Activity: In the data below, find the line containing "left knee: (233, 237)", then set down that line and every later line up to and including the line containing "left ear: (128, 158)", exactly.

Supplied records:
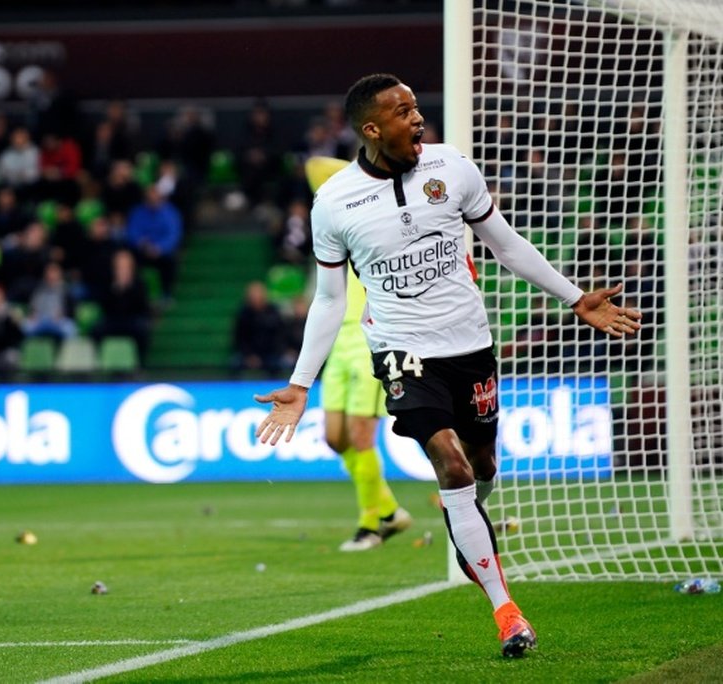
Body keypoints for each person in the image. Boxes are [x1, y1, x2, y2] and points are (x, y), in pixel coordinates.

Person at [253, 74, 642, 659]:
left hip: (470, 346)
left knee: (482, 461)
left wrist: (575, 296)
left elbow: (504, 243)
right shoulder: (333, 203)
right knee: (452, 465)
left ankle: (470, 516)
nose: (417, 120)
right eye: (403, 112)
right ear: (371, 129)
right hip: (402, 353)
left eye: (416, 109)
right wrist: (300, 383)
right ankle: (506, 611)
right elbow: (331, 299)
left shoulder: (452, 167)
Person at [304, 156, 412, 552]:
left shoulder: (382, 229)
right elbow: (315, 165)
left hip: (369, 341)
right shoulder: (336, 219)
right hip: (337, 344)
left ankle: (371, 524)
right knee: (335, 439)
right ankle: (388, 510)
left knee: (362, 436)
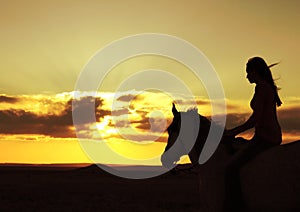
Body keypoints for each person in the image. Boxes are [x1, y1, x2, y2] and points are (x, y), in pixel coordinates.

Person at [224, 56, 282, 210]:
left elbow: (254, 120)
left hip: (265, 138)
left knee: (229, 169)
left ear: (255, 71)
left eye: (248, 72)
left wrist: (232, 132)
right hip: (265, 135)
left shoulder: (262, 88)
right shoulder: (265, 87)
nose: (247, 76)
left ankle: (237, 206)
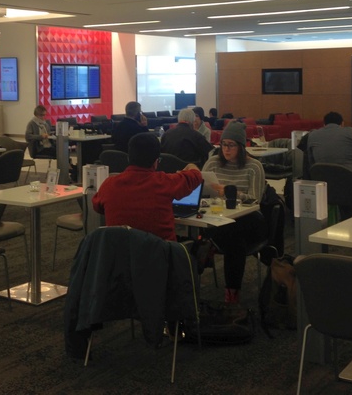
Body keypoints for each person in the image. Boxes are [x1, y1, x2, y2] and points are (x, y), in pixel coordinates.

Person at [201, 121, 269, 303]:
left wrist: (230, 193)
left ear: (241, 146)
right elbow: (200, 188)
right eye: (223, 144)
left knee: (233, 237)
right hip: (217, 216)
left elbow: (255, 200)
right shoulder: (213, 162)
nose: (226, 149)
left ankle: (231, 290)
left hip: (248, 218)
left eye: (231, 145)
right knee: (225, 234)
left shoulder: (254, 167)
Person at [92, 132, 202, 242]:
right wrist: (191, 166)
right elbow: (197, 176)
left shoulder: (109, 184)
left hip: (120, 256)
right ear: (156, 161)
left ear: (128, 158)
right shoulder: (166, 182)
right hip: (161, 256)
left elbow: (97, 207)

Written response:
left knee: (233, 237)
right hip: (217, 216)
left elbow: (255, 200)
right shoulder: (213, 162)
nose: (226, 149)
left ankle: (231, 290)
left hip: (248, 218)
left eye: (231, 145)
right knee: (225, 234)
left shoulder: (254, 167)
Person at [92, 132, 202, 242]:
right wrist: (191, 166)
right elbow: (197, 176)
left shoulder: (109, 184)
left hip: (120, 256)
right ear: (156, 161)
left ear: (128, 158)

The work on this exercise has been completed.